Repeat the listing exactly. Pictures stay out of your copy.

**RECORDS:**
*****
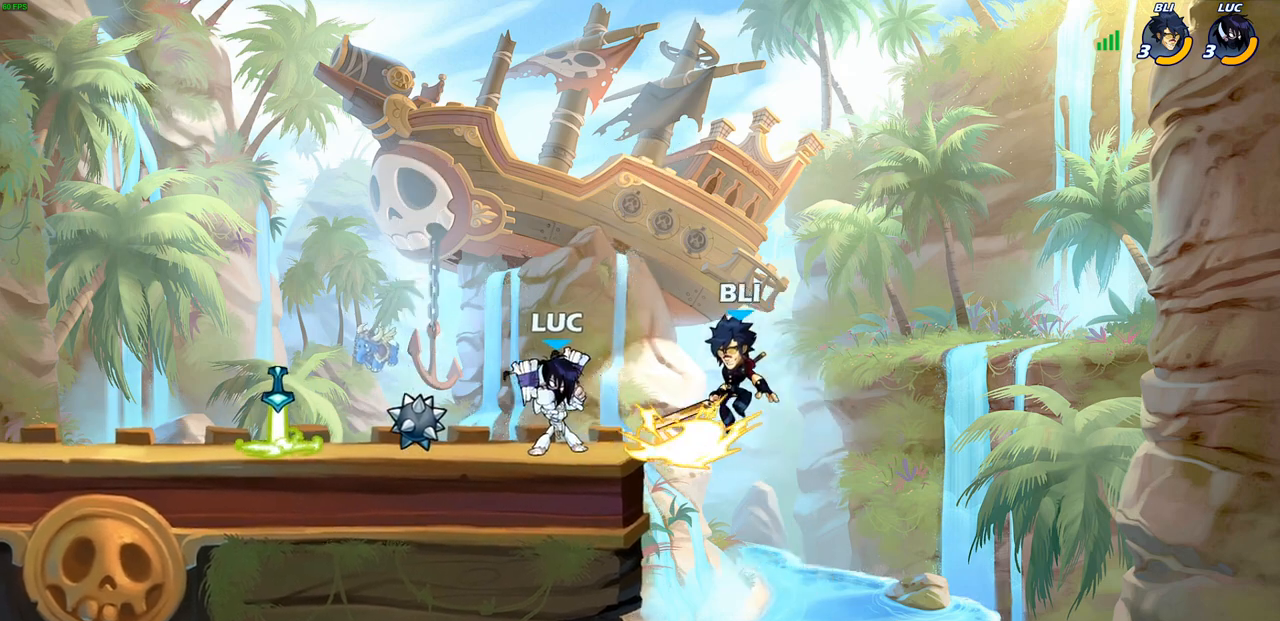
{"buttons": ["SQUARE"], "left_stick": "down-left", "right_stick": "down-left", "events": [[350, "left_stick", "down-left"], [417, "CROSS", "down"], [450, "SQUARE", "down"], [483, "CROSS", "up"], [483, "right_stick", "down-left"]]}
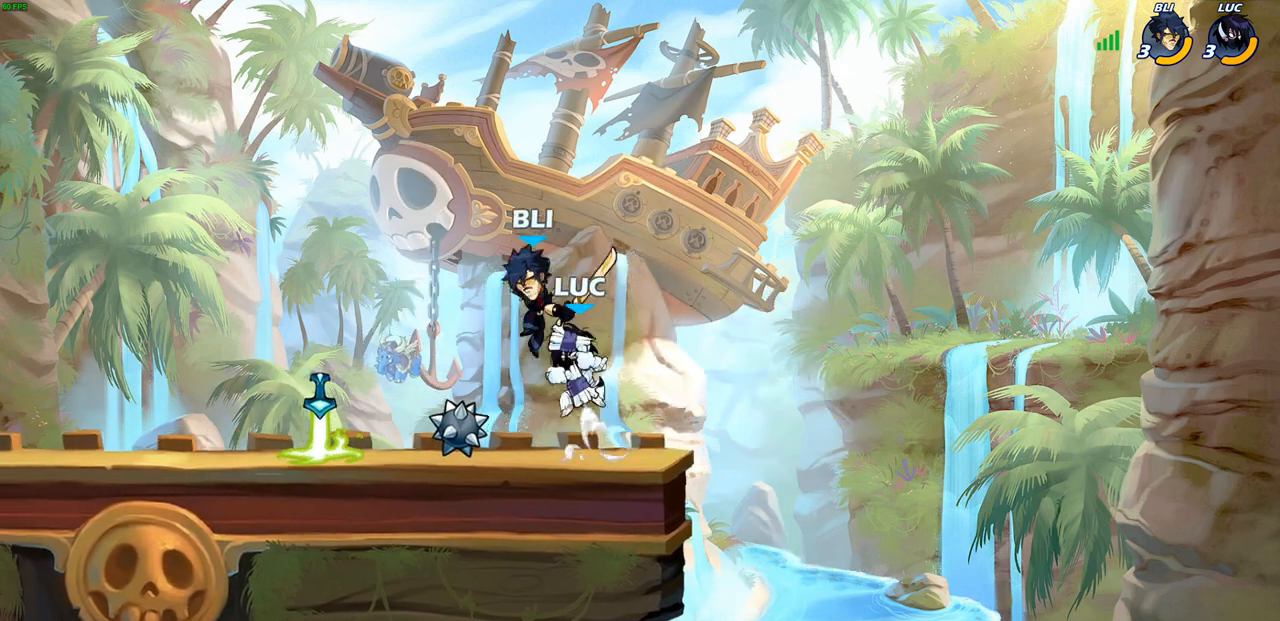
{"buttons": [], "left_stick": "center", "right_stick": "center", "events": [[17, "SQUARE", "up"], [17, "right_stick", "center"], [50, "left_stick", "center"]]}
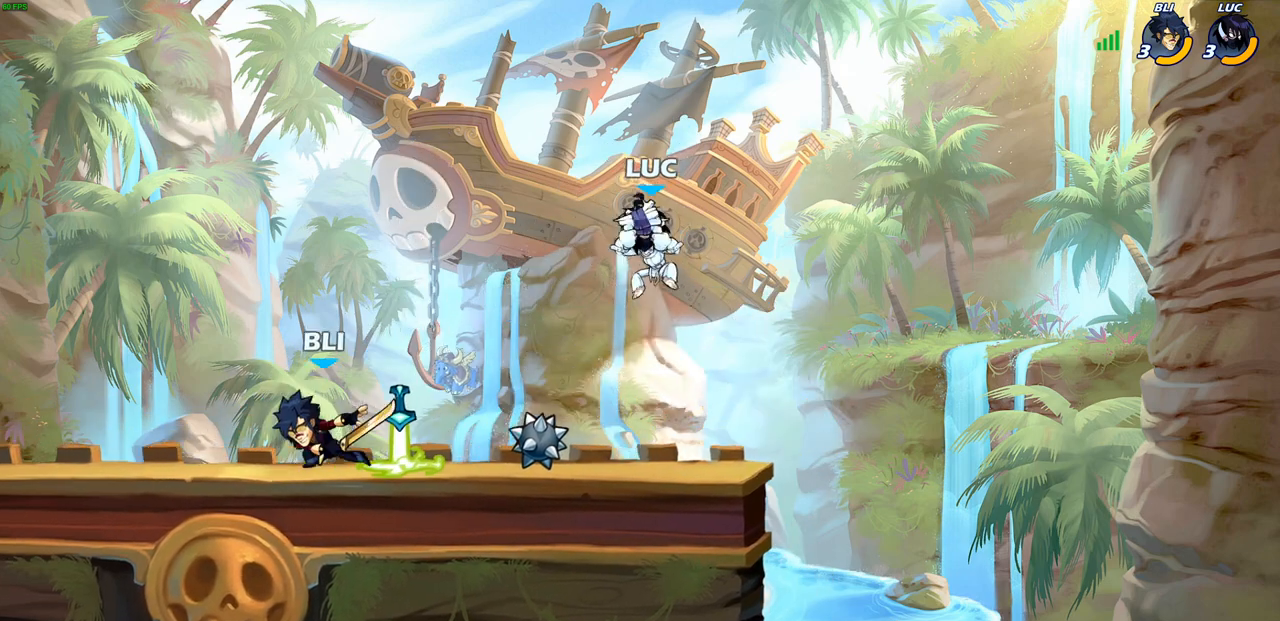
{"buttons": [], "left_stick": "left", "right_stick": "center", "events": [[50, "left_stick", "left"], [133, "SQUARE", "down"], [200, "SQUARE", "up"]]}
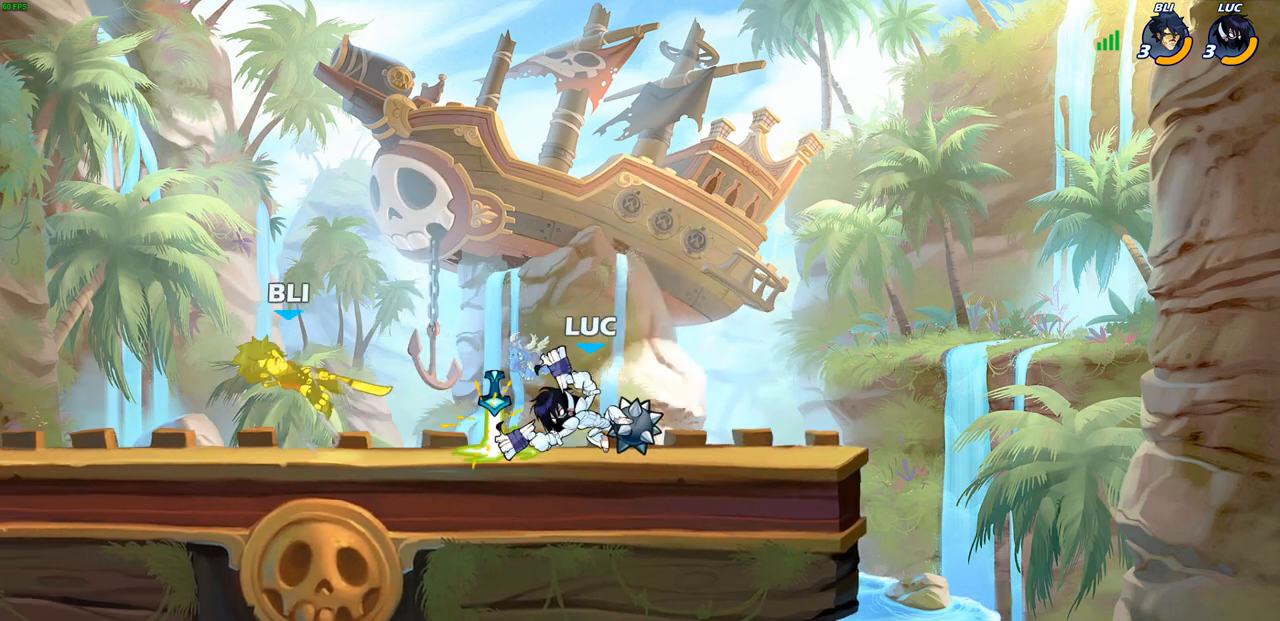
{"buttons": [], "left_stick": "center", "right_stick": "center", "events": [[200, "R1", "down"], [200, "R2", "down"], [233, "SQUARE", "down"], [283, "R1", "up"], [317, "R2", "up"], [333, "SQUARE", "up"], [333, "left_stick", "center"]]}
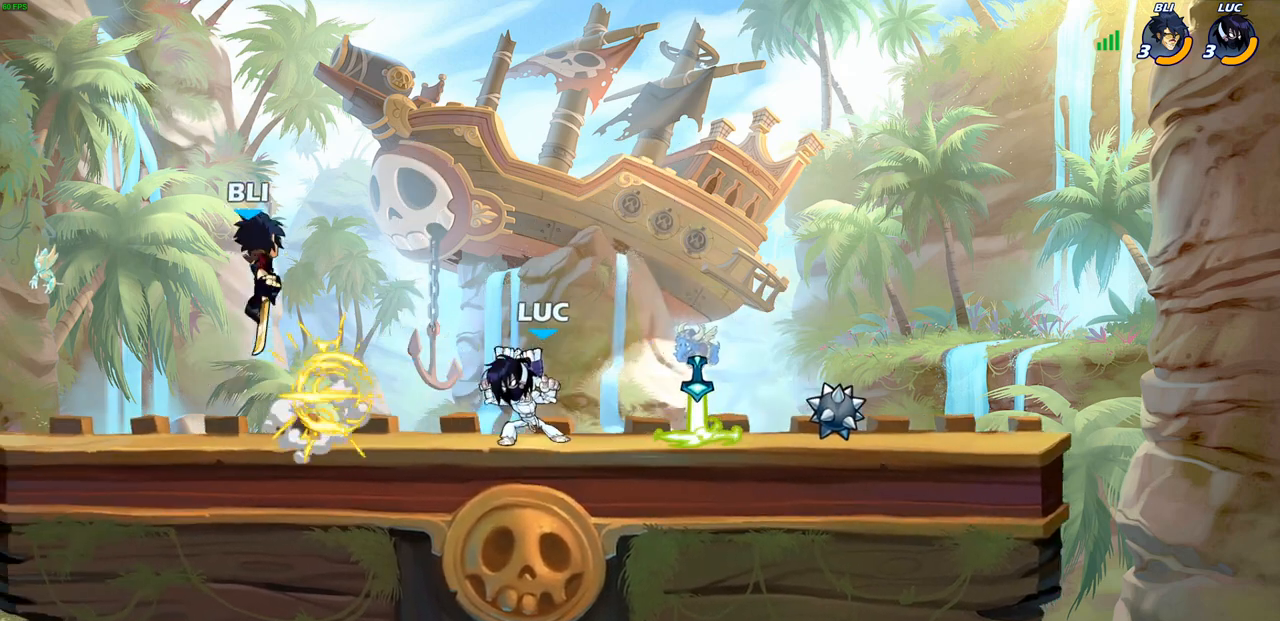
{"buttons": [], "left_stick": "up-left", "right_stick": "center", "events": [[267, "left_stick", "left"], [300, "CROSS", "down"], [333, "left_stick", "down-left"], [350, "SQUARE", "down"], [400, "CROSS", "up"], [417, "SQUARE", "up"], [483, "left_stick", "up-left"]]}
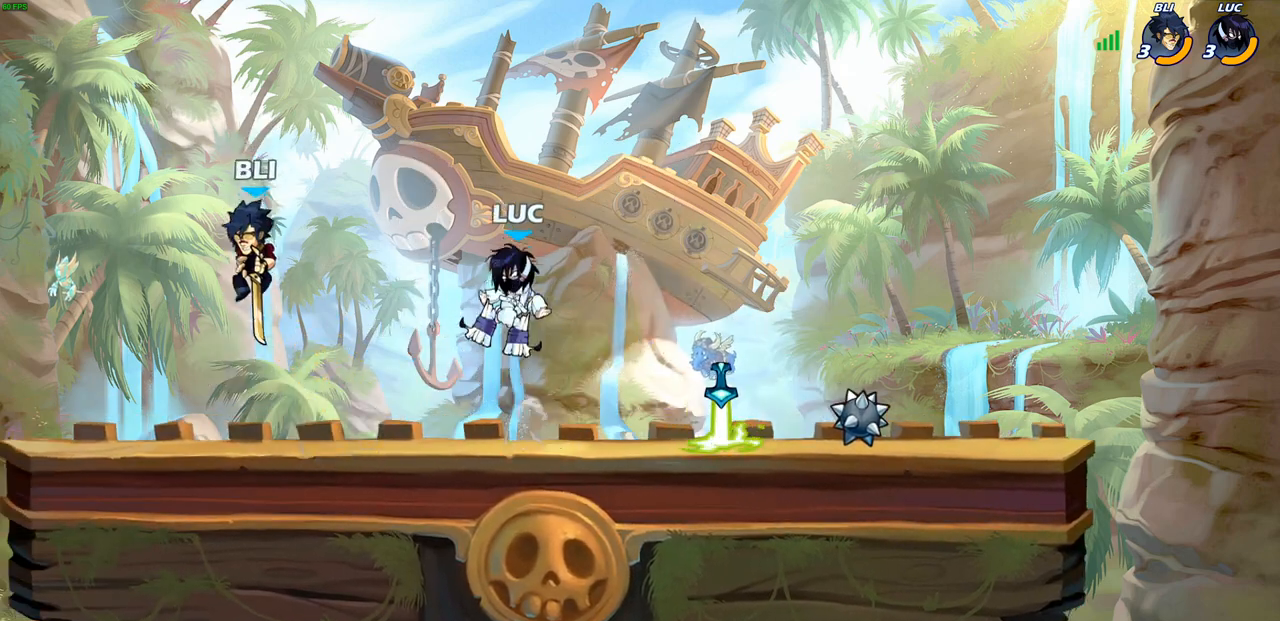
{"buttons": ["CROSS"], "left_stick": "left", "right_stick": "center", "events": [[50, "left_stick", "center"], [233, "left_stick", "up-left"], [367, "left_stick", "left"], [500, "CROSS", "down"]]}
*****
**REPLY TO THE TASK:**
{"buttons": ["SQUARE"], "left_stick": "down-left", "right_stick": "down-left", "events": [[350, "left_stick", "down-left"], [417, "CROSS", "down"], [450, "SQUARE", "down"], [483, "CROSS", "up"], [483, "right_stick", "down-left"]]}
{"buttons": [], "left_stick": "center", "right_stick": "center", "events": [[17, "SQUARE", "up"], [17, "right_stick", "center"], [50, "left_stick", "center"]]}
{"buttons": [], "left_stick": "left", "right_stick": "center", "events": [[50, "left_stick", "left"], [133, "SQUARE", "down"], [200, "SQUARE", "up"]]}
{"buttons": [], "left_stick": "center", "right_stick": "center", "events": [[200, "R1", "down"], [200, "R2", "down"], [233, "SQUARE", "down"], [283, "R1", "up"], [317, "R2", "up"], [333, "SQUARE", "up"], [333, "left_stick", "center"]]}
{"buttons": [], "left_stick": "up-left", "right_stick": "center", "events": [[267, "left_stick", "left"], [300, "CROSS", "down"], [333, "left_stick", "down-left"], [350, "SQUARE", "down"], [400, "CROSS", "up"], [417, "SQUARE", "up"], [483, "left_stick", "up-left"]]}
{"buttons": ["CROSS"], "left_stick": "left", "right_stick": "center", "events": [[50, "left_stick", "center"], [233, "left_stick", "up-left"], [367, "left_stick", "left"], [500, "CROSS", "down"]]}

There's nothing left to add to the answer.